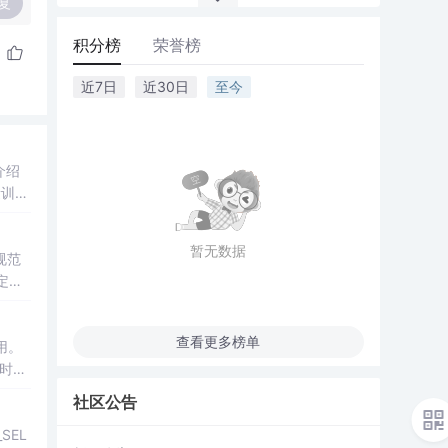
复
积分榜
荣誉榜
近7日
近30日
至今
介绍
量训练
暂无数据
规范
定窗
查看更多榜单
用。
时的
社区公告
_SEL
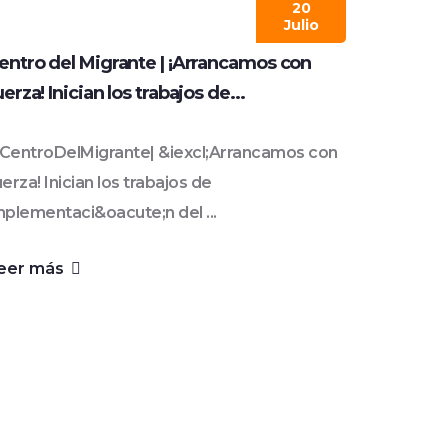
20
Julio
entro del Migrante | ¡Arrancamos con
uerza! Inician los trabajos de...
CentroDelMigrante| &iexcl;Arrancamos con
uerza! Inician los trabajos de
mplementaci&oacute;n del ...
eer más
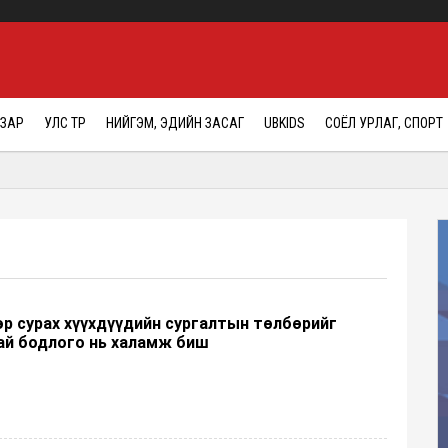
АЗАР
УЛС ТӨР
НИЙГЭМ, ЭДИЙН ЗАСАГ
UBKIDS
СОЁЛ УРЛАГ, СПОРТ
р сурах хүүхдүүдийн сургалтын төлбөрийг
ай бодлого нь халамж биш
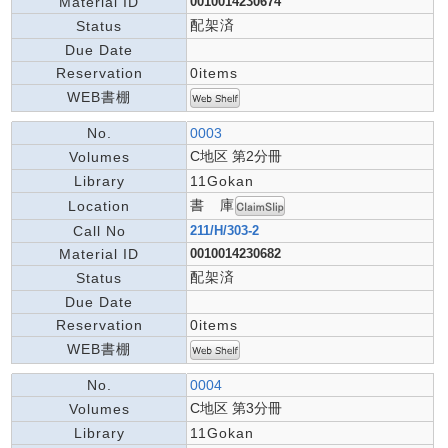
Material ID
0010014230674
配架済
Status
Due Date
Reservation
0items
WEB書棚
No.
0003
C地区 第2分冊
Volumes
Library
11Gokan
書 庫
Location
Call No
211/H/303-2
Material ID
0010014230682
配架済
Status
Due Date
Reservation
0items
WEB書棚
No.
0004
C地区 第3分冊
Volumes
Library
11Gokan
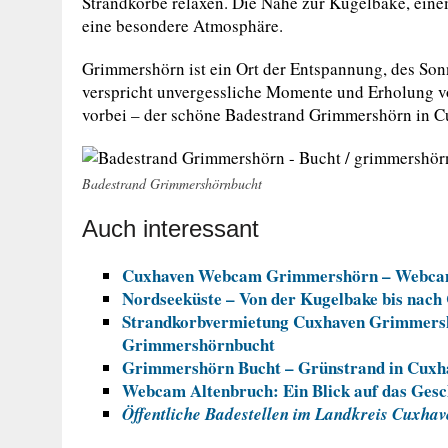
Strandkörbe relaxen. Die Nähe zur Kugelbake, ein
eine besondere Atmosphäre.
Grimmershörn ist ein Ort der Entspannung, des Son
verspricht unvergessliche Momente und Erholung v
vorbei – der schöne Badestrand Grimmershörn in C
Badestrand Grimmershörnbucht
Auch interessant
Cuxhaven Webcam Grimmershörn – Webca
Nordseeküste – Von der Kugelbake bis nach
Strandkorbvermietung Cuxhaven Grimmershö
Grimmershörnbucht
Grimmershörn Bucht – Grünstrand in Cuxh
Webcam Altenbruch: Ein Blick auf das Gesc
Öffentliche Badestellen im Landkreis Cuxhav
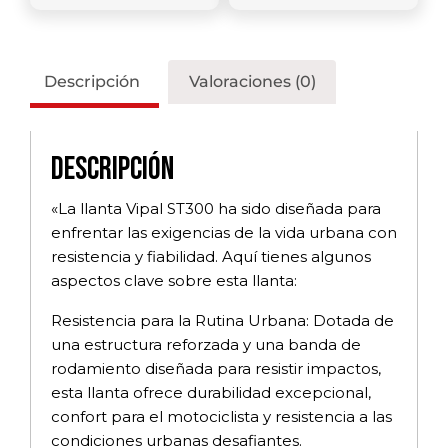
Descripción
Valoraciones (0)
Descripción
«La llanta Vipal ST300 ha sido diseñada para
enfrentar las exigencias de la vida urbana con
resistencia y fiabilidad. Aquí tienes algunos
aspectos clave sobre esta llanta:
Resistencia para la Rutina Urbana: Dotada de
una estructura reforzada y una banda de
rodamiento diseñada para resistir impactos,
esta llanta ofrece durabilidad excepcional,
confort para el motociclista y resistencia a las
condiciones urbanas desafiantes.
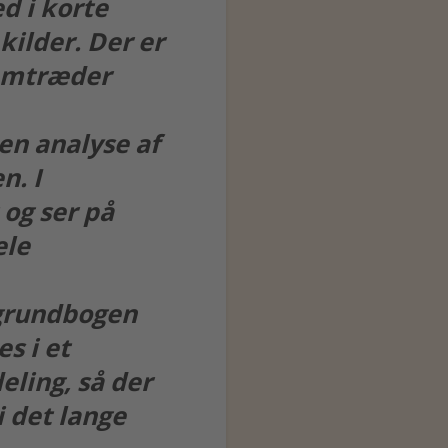
d i korte
kilder. Der er
fremtræder
en analyse af
n. I
 og ser på
ele
 grundbogen
s i et
ling, så der
i det lange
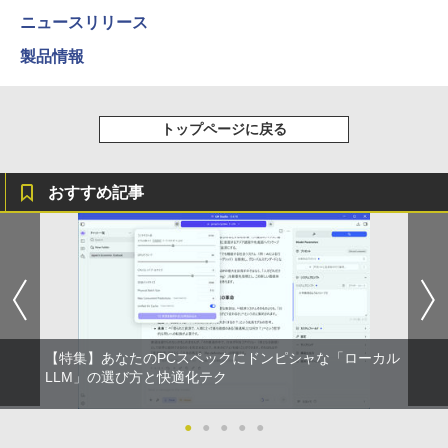
ニュースリリース
ONE PIECE モノクロ版 115 (ジャンプコミッ
製品情報
クスDIGITAL)
￥594
トップページに戻る
HUNTER×HUNTER モノクロ版 39 (ジャンプ
おすすめ記事
コミックスDIGITAL)
￥572
スーパーの裏でヤニ吸うふたり 9巻 (デジタル
版ビッグガンガンコミックス)
【特集】あなたのPCスペックにドンピシャな「ローカル
￥810
LLM」の選び方と快適化テク
●
●
●
●
●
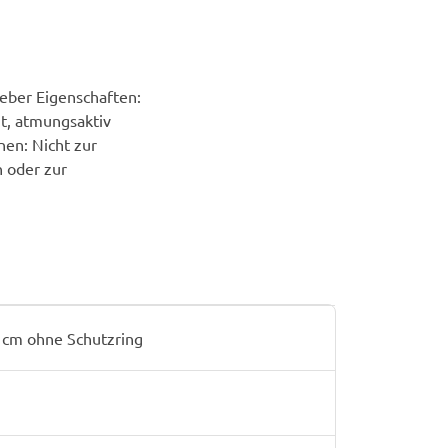
leber Eigenschaften:
it, atmungsaktiv
en: Nicht zur
 oder zur
 cm ohne Schutzring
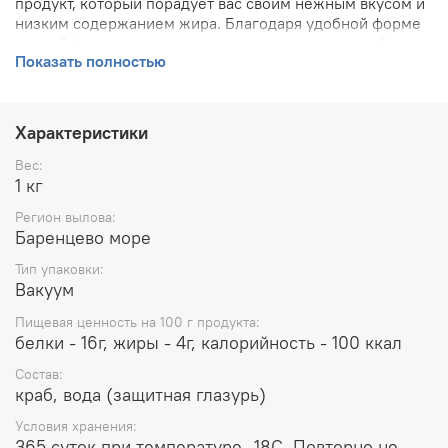
продукт, который порадует вас своим нежным вкусом и
низким содержанием жира. Благодаря удобной форме
первой фаланги при подаче на стол, вы сможете быстро
Показать полностью
и легко насладиться этим деликатесом. Приобретая
данный товар, вы получаете отличное соотношение
цены и качества для вашего здорового питания.
Характеристики
Вес:
1 кг
Регион вылова:
Баренцево море
Тип упаковки:
Вакуум
Пищевая ценность на 100 г продукта:
белки - 16г, жиры - 4г, калорийность - 100 ккал
Состав:
краб, вода (защитная глазурь)
Условия хранения:
365 суток при температуре -18С. Повторно не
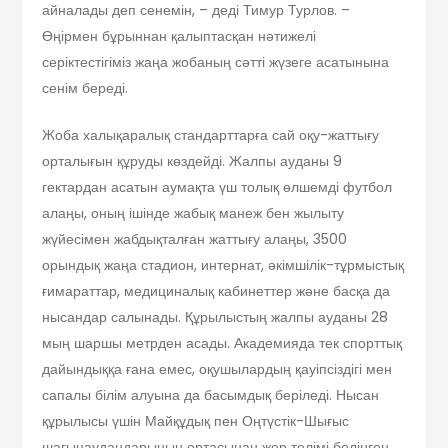
айналады деп сенемін, – деді Тимур Турлов. –
Өңірмен бұрыннан қалыптасқан нәтижелі
серіктестігіміз жаңа жобаның сәтті жүзеге асатынына
сенім береді.
Жоба халықаралық стандарттарға сай оқу-жаттығу
орталығын құруды көздейді. Жалпы ауданы 9
гектардан асатын аумақта үш толық өлшемді футбол
алаңы, оның ішінде жабық манеж бен жылыту
жүйесімен жабдықталған жаттығу алаңы, 3500
орындық жаңа стадион, интернат, әкімшілік-тұрмыстық
ғимараттар, медициналық кабинеттер және басқа да
нысандар салынады. Құрылыстың жалпы ауданы 28
мың шаршы метрден асады. Академияда тек спорттық
дайындыққа ғана емес, оқушылардың қауіпсіздігі мен
сапалы білім алуына да басымдық беріледі. Нысан
құрылысы үшін Майқұдық пен Оңтүстік-Шығыс
шағынаудандарының ортасынан жер телімі бөлінген.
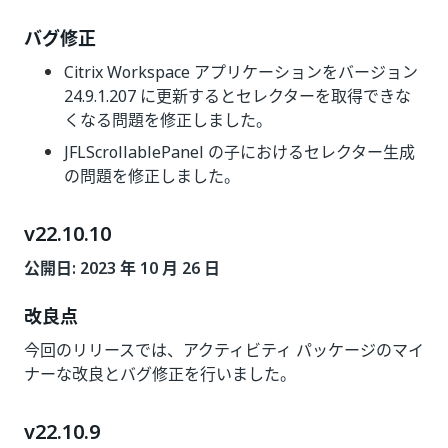
バグ修正
Citrix Workspace アプリケーションをバージョン
24.9.1.207 に更新するとセレクターを取得できな
くなる問題を修正しました。
JFLScrollablePanel の子におけるセレクター生成
の問題を修正しました。
v22.10.10
公開日: 2023 年 10 月 26 日
改良点
今回のリリースでは、アクティビティ パッケージのマイ
ナーな改良とバグ修正を行いました。
v22.10.9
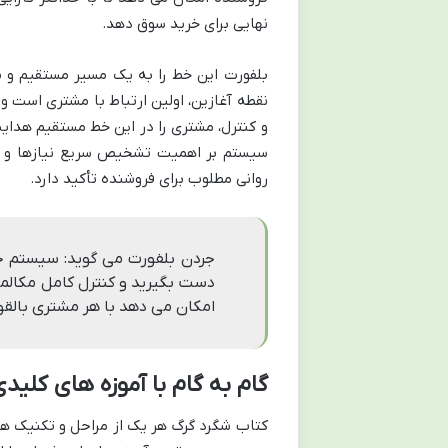
نهایی برای خرید سوق دهد.
بلفورت این خط را به یک مسیر مستقیم و بار
نقطه آغازین، اولین ارتباط با مشتری است و 
و کنترل، مشتری را در این خط مستقیم هدایت
سیستم بر اهمیت تشخیص سریع نیازها و 
روانی مطلوب برای فروشنده تأکید دارد.
جردن بلفورت می گوید: سیستم خ
دست بگیرید و کنترل کامل مکالمه 
امکان می دهد با هر مشتری بالقوه
گام به گام با آموزه های کل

- [Exercise instructions]: Each line in the material with "llanta" in it must be reported.

- [Exercise response]:
«La llanta Vipal ST300 ha sido diseñada para
aspectos clave sobre esta llanta:
esta llanta ofrece durabilidad excepcional,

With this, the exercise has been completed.